Study examines anticoagulation treatment following aortic valve replacementNovember 27, 2012 in Medicine & Health / Cardiology
Although current guidelines recommend 3 months of anticoagulation treatment after bioprosthetic aortic valve replacement surgery, a study that included more than 4,000 patients found that patients who had warfarin therapy continued between 3 and 6 months after surgery had a lower rate of cardiovascular death, according to a study in the November 28 issue of JAMA.
"Biological prostheses are preferred to mechanical valves for aortic valve replacement (AVR) surgery in elderly patients older than 65 years because of shorter life expectancy and lack of a need to use anticoagulation treatment in the long-term. Especially in these patients, the tradeoff between thromboembolic complications due to the valve implant and bleeding events as adverse effects from anticoagulation therapy must be balanced. Nevertheless, appropriate duration of anticoagulation treatment postoperatively is yet to be established because the risk of complications when the treatment is discontinued is unknown," according to background information in the article. The current recommendation of 3 months of warfarin treatment after bioprosthetic AVR surgery is primarily based on results from 1 retrospective study with a limited number of events.
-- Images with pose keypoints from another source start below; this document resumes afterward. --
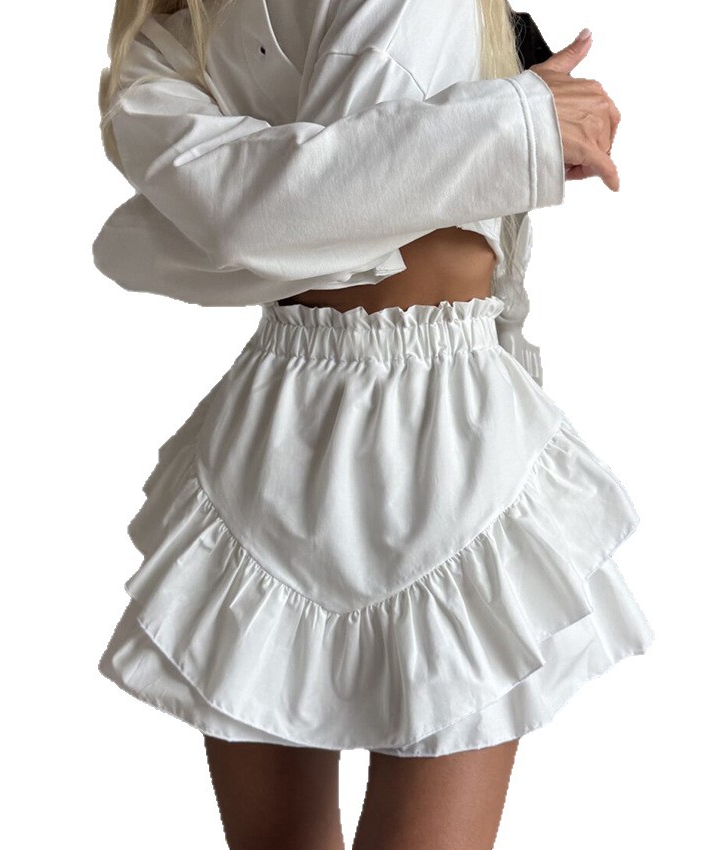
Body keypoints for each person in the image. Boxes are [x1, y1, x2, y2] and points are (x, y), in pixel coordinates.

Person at [93, 2, 655, 847]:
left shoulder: (175, 47)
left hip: (424, 430)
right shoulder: (168, 35)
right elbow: (274, 215)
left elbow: (280, 209)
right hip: (306, 430)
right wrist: (507, 130)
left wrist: (293, 190)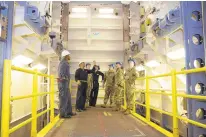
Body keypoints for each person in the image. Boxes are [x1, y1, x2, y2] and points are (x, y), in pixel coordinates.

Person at [58, 50, 75, 118]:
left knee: (68, 98)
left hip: (65, 83)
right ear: (66, 56)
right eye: (68, 55)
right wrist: (65, 78)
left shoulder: (65, 63)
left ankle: (69, 112)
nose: (69, 56)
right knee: (64, 98)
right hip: (63, 83)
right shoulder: (63, 63)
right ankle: (62, 114)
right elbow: (61, 73)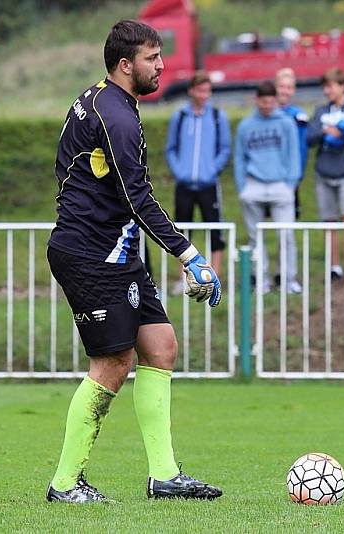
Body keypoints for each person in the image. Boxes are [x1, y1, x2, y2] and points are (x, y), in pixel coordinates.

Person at [46, 20, 223, 503]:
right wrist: (190, 254)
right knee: (112, 362)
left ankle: (164, 475)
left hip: (118, 251)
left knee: (160, 346)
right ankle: (64, 482)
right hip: (91, 252)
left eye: (160, 55)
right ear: (125, 65)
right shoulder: (117, 116)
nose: (162, 65)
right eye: (152, 58)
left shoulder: (105, 100)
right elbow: (137, 197)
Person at [235, 81, 302, 294]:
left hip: (281, 184)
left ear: (275, 101)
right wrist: (242, 186)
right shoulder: (246, 125)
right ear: (257, 101)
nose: (266, 106)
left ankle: (288, 279)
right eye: (263, 102)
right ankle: (261, 280)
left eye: (270, 102)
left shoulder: (286, 123)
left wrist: (291, 183)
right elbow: (239, 158)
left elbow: (294, 155)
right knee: (256, 237)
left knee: (286, 234)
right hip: (253, 184)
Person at [166, 70, 231, 291]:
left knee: (214, 228)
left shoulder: (216, 116)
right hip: (184, 184)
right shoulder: (180, 116)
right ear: (191, 90)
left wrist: (211, 171)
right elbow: (171, 148)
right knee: (182, 232)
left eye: (207, 90)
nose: (204, 94)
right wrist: (179, 171)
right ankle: (183, 279)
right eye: (200, 90)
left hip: (208, 184)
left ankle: (215, 276)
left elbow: (224, 149)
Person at [307, 68, 344, 280]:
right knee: (329, 221)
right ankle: (334, 267)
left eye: (330, 86)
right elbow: (311, 136)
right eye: (325, 86)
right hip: (324, 173)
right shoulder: (321, 111)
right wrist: (325, 131)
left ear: (343, 86)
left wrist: (338, 132)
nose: (326, 90)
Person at [275, 68, 309, 220]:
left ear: (293, 90)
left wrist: (297, 175)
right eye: (282, 86)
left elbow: (302, 148)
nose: (285, 91)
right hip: (268, 175)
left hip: (289, 176)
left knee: (288, 219)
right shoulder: (265, 113)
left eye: (289, 87)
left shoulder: (298, 116)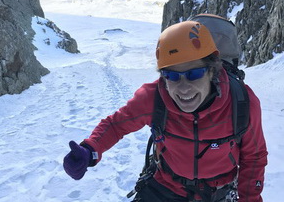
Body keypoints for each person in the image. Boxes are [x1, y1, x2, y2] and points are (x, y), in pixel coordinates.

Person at [63, 20, 268, 202]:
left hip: (219, 191)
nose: (183, 87)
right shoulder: (154, 98)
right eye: (172, 75)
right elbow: (116, 125)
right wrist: (90, 149)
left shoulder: (242, 102)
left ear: (212, 70)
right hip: (166, 186)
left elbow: (254, 157)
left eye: (194, 73)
Charlotte Merie, M.D., of the Copenhagen University Hospital Gentofte, Copenhagen, Denmark and colleagues investigated whether discontinuation of warfarin treatment within prespecified periods after bioprosthetic AVR surgery was associated with increased risk of thromboembolic complications, cardiovascular death, and bleeding incidents. Through a search in the Danish National Patient Registry, 4,075 patients were identified who had bioprosthetic AVR surgery performed between January 1997 and December 2009. The researchers determined the incidence rate ratios (IRRs) of strokes, thromboembolic events, cardiovascular deaths, and bleeding incidents by discontinuing warfarin as opposed to continued treatment at 30 to 89 days, 90 to 179 days, 180 to 364 days, 365 to 729 days, and at least 730 days after surgery. Average age of the patients was 75 years; 41 percent were women.
Overall, 361 patients (8.9 percent) experienced a stroke, 615 (15.1 percent) had a thromboembolic event, and 364 (8.9 percent) encountered a bleeding incident after the date of surgery. During the observation period, 1,156 patients (28.4 percent) died, with 879 (76.0 percent) of these deaths related to cardiovascular disease. The IRRs for patients not treated with warfarin compared with those treated with warfarin were 2.46 for stroke; 2.93 for thromboembolic events; 2.32 for bleeding incidents; and 7.61for cardiovascular deaths within 30 to 89 days after surgery; and 3.51 for cardiovascular deaths within 90 to 179 days after surgery.
"Our study demonstrates that discontinuing warfarin therapy within the first 3 months after surgery is associated with a significant increase in the risk of stroke, thromboembolic complications, and cardiovascular death. The novelty of our study is the finding that discontinuing warfarin therapy within 90 to 179 days after surgery is associated with a significant increase in the risk of cardiovascular death," the authors write.
"International guidelines on anticoagulation after a bioprosthetic AVR have been written with limited data on the appropriate duration of warfarin treatment after surgery. Consequently, our study challenges current guidelines on the duration of antithrombotic treatment after AVR surgery with biological valves by presenting results suggesting that these patients will gain from an additional 3 months of warfarin treatment in terms of reduced cardiovascular death without risking a significant increase in bleeding events."
Shamir R. Mehta, M.D., M.Sc., and Jeffrey I. Weitz, M.D., of McMaster University and Hamilton Health Sciences, Hamilton, Ontario, Canada, comment on the findings of this study in an accompanying editorial.
"Will the results of this study change practice in patients undergoing bioprosthetic aortic valve replacement? Should all of these patients receive warfarin for 3 months, or even for 6 months, as the authors suggest? Although there are limitations to this study, the answer to both of these questions is yes. This study shows that the rates of stroke and thromboembolic events in the first 6 months after bioprosthetic aortic valve replacement are substantial among patients not treated with warfarin. Use of warfarin was associated with a reduction in this risk and a reduction in cardiovascular mortality; these benefits are difficult to ignore."